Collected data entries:
* * * * * * * * *

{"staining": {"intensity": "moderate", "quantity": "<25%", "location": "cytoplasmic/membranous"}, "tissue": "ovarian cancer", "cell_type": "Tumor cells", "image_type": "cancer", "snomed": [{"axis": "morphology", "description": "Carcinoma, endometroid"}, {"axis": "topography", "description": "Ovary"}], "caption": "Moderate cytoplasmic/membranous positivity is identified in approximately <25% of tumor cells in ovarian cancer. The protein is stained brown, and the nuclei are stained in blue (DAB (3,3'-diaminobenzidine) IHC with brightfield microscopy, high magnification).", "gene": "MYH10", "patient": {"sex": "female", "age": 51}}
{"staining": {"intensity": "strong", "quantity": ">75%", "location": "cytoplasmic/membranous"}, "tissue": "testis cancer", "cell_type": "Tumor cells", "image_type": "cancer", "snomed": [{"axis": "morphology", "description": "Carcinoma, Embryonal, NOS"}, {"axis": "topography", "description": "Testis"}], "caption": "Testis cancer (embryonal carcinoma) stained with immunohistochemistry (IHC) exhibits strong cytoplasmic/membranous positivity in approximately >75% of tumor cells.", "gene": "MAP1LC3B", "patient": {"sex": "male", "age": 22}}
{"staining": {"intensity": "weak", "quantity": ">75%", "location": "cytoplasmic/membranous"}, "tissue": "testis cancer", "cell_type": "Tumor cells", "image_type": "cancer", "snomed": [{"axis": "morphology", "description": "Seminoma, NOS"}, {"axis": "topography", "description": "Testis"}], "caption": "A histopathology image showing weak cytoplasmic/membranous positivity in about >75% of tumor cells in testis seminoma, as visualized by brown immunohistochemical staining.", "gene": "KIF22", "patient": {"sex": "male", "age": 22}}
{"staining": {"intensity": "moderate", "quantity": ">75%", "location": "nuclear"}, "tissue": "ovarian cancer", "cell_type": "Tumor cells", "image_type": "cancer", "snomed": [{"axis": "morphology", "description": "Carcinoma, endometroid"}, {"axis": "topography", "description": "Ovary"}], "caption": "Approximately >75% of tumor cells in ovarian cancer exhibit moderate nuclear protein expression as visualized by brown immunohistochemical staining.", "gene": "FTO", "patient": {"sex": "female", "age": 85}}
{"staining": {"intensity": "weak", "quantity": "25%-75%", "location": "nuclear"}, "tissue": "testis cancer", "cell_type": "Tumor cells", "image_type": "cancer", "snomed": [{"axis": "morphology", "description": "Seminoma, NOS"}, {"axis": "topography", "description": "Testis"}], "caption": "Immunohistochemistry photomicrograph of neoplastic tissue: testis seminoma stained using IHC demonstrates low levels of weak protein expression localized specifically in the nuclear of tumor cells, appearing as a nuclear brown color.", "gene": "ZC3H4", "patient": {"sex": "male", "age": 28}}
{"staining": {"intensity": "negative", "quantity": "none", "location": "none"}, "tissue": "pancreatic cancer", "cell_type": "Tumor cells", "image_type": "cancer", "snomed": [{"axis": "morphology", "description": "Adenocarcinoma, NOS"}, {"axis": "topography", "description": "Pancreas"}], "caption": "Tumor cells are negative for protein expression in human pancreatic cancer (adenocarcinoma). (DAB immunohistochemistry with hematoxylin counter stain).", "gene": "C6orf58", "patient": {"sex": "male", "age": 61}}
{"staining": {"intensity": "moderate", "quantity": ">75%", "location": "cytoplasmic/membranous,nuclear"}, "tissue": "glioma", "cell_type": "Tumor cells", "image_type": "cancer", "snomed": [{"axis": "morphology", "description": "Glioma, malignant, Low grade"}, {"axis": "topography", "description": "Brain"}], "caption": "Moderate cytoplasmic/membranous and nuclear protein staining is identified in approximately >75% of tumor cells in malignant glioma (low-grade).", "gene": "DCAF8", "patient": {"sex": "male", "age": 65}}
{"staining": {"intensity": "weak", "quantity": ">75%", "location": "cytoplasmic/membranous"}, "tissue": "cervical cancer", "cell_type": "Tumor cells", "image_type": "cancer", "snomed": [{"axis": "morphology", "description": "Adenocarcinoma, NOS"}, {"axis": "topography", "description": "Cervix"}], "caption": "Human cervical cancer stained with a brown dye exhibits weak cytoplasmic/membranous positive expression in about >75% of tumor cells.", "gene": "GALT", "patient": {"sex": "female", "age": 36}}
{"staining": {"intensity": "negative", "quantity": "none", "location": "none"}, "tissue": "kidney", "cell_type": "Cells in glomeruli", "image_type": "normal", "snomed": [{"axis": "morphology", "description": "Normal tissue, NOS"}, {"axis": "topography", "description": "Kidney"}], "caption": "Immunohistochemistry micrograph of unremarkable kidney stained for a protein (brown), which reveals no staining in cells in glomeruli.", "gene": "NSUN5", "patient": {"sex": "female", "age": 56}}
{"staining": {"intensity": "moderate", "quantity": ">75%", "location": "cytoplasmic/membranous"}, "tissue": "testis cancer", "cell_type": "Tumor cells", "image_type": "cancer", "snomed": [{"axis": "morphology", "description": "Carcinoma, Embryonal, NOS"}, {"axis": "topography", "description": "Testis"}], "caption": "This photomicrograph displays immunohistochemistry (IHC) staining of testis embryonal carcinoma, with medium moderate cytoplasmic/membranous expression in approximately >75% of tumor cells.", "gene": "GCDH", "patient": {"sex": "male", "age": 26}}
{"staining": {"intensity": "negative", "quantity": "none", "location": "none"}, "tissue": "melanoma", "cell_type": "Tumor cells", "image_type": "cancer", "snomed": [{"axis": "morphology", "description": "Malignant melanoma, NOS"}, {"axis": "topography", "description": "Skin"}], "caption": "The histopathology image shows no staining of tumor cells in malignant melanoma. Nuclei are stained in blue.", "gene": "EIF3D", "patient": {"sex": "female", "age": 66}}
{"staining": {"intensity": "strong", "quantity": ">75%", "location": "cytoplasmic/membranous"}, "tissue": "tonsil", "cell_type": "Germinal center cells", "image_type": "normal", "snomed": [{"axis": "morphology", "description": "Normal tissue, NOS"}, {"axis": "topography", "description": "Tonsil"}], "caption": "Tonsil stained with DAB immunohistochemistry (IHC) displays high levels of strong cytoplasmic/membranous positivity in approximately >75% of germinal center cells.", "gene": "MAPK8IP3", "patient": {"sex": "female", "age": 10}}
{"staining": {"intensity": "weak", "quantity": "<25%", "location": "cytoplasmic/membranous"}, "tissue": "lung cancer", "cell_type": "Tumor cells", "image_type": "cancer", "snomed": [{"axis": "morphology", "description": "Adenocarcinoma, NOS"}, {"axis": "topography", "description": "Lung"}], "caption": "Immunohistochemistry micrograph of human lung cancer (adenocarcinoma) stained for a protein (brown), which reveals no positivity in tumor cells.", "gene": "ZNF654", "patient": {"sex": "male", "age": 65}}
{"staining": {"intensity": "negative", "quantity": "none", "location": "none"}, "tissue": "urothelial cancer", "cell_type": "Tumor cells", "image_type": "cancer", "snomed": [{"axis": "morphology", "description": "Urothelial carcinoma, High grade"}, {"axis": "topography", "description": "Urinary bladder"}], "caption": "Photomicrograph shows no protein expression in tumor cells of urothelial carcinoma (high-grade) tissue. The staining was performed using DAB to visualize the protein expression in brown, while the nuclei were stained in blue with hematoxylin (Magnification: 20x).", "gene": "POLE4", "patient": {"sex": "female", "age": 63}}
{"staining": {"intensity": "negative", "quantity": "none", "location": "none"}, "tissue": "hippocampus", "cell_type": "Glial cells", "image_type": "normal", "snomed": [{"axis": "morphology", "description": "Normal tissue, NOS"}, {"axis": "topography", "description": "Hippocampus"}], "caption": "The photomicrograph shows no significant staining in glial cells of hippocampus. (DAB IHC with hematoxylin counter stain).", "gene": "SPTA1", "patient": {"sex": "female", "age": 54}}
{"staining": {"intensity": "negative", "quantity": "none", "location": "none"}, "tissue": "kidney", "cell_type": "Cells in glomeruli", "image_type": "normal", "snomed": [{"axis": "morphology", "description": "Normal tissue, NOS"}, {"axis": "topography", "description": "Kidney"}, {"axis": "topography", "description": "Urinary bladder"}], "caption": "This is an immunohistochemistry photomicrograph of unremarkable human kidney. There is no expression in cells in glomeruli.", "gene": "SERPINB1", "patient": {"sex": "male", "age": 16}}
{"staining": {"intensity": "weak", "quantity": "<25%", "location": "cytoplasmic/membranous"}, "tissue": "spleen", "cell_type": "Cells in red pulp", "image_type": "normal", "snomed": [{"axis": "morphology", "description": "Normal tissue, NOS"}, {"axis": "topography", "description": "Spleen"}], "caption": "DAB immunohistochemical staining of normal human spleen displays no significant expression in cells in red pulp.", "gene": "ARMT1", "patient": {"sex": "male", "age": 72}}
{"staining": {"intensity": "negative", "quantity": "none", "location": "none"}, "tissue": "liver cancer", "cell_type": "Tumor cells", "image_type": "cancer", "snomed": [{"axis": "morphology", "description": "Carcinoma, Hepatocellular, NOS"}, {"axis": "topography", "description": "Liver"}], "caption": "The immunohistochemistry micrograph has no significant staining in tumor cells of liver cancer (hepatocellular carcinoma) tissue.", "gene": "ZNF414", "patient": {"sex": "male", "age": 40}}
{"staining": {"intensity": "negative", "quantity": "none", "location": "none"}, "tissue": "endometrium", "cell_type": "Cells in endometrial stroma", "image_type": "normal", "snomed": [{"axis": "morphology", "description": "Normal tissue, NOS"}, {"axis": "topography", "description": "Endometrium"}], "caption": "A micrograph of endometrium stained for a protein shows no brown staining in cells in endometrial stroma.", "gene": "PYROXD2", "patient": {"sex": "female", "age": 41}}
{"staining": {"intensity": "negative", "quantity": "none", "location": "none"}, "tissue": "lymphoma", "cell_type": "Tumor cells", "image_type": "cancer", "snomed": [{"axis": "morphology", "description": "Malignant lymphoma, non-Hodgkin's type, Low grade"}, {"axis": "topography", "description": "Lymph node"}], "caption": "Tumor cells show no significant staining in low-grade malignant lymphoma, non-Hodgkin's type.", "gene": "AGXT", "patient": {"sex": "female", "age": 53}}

* * * * * * * * *

#### WORK TO COMPLETE:
Set down, word for word, each line from the top of the records above through the line with "cancer (embryonal carcinoma)".

#### EXERCISE ANSWER:
{"staining": {"intensity": "moderate", "quantity": "<25%", "location": "cytoplasmic/membranous"}, "tissue": "ovarian cancer", "cell_type": "Tumor cells", "image_type": "cancer", "snomed": [{"axis": "morphology", "description": "Carcinoma, endometroid"}, {"axis": "topography", "description": "Ovary"}], "caption": "Moderate cytoplasmic/membranous positivity is identified in approximately <25% of tumor cells in ovarian cancer. The protein is stained brown, and the nuclei are stained in blue (DAB (3,3'-diaminobenzidine) IHC with brightfield microscopy, high magnification).", "gene": "MYH10", "patient": {"sex": "female", "age": 51}}
{"staining": {"intensity": "strong", "quantity": ">75%", "location": "cytoplasmic/membranous"}, "tissue": "testis cancer", "cell_type": "Tumor cells", "image_type": "cancer", "snomed": [{"axis": "morphology", "description": "Carcinoma, Embryonal, NOS"}, {"axis": "topography", "description": "Testis"}], "caption": "Testis cancer (embryonal carcinoma) stained with immunohistochemistry (IHC) exhibits strong cytoplasmic/membranous positivity in approximately >75% of tumor cells.", "gene": "MAP1LC3B", "patient": {"sex": "male", "age": 22}}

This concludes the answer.